[QUESTIONS TO ANSWER]
(A) Summarize the strip-till conversation in two sentences.
(B) Please answer these questions from the strip-till conversation:
(i) With what machine did the custom stripper work in the fall?
(ii) About what share of the survey makes strips in both the spring and the fall?
(iii) What does Jay Riddell not run on his strip-till bar in the fall?

[EXCERPT]
============================================================

And then, most recently we hired a custom stripper to do it in the fall with the shank machine, with the Krause machine. And because we're easing back into the shank and maybe doing some more of that in the fall, but also doing some shank in the spring. Forever, I didn't think that you could do that in our soils. And this is just looking across the fence, we've got some neighbors that have proven to me that you can in certain conditions. I think it's really important to be flexible. You can go into a spring all set up to do spring strip-till, and in our situation, and the weather may dictate that it's not such a good idea. And if that's the case, then we still can no-till, and we have different ways that we can skin the cat depending upon the weather. If it's reasonably dry, reasonably good conditions, then the strip-till is the way to go.

Noah Newman:

So you fall into that 20 or so percent in our survey that you do make your strips in the spring and the fall. You do a little bit of both, and flexibility is key for you.

Brian Watkins:

Right.

Noah Newman:

Well, what about you, Jay? Are you fall, spring, or both?

Jay Riddell:

For our operation, we like the fall. I've often said that, well, I'll take a bad strip made in the fall just because I know it's going to freeze out, it's going to mellow out. It may not be that pretty in the fall, but come spring it's been pretty good and we don't have to worry that the weather's going to allow us to do it. Now that we've been running more and more custom acres in the spring with our shank machine, I was always worried about there being air voids and even a heavy wear, a heavy anhydrous use area. And that plant right behind me, by right behind me, they're four or five days behind that bar, but they've gotten along really, really well with it.

And so, the strip-till is... I still prefer the fall for my own acres because just peace of mind I know it's done. But the spring strip-till certainly has some validity in my area. And then switching to no-till or... And in our area too, you have to worry a little bit about some erosion in the strips, especially if we're froze about two inches down still. As the frost is coming out and we catch a rain, that can be a problem. Because of that, we don't run any rolling basket on our strip-till bar in the fall, and try to leave a pretty rough strip to battle that erosion.

============================================================

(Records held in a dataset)
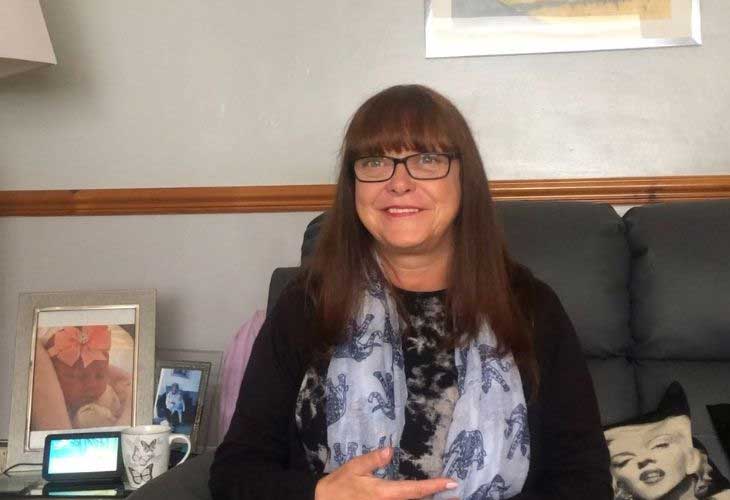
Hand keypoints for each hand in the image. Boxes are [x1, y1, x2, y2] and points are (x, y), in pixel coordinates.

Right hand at [314, 447, 457, 499]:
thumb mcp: (352, 469)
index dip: (434, 486)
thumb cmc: (337, 488)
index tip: (452, 482)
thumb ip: (372, 461)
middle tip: (457, 495)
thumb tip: (389, 450)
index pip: (414, 489)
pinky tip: (419, 499)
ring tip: (445, 498)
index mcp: (384, 493)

============================================================

[ANSWERS PROVIDED]
(A) Brian Watkins confirms that he makes strips in both the fall and the spring, stressing that flexibility matters because the weather may rule out spring strip-till, in which case no-till remains an option. Jay Riddell prefers the fall for his own acres for peace of mind, though he grants spring strip-till some validity, and he leaves a rough strip without a rolling basket in the fall to battle erosion.

(B)
(i) The shank machine, the Krause machine.
(ii) About 20 percent.
(iii) A rolling basket.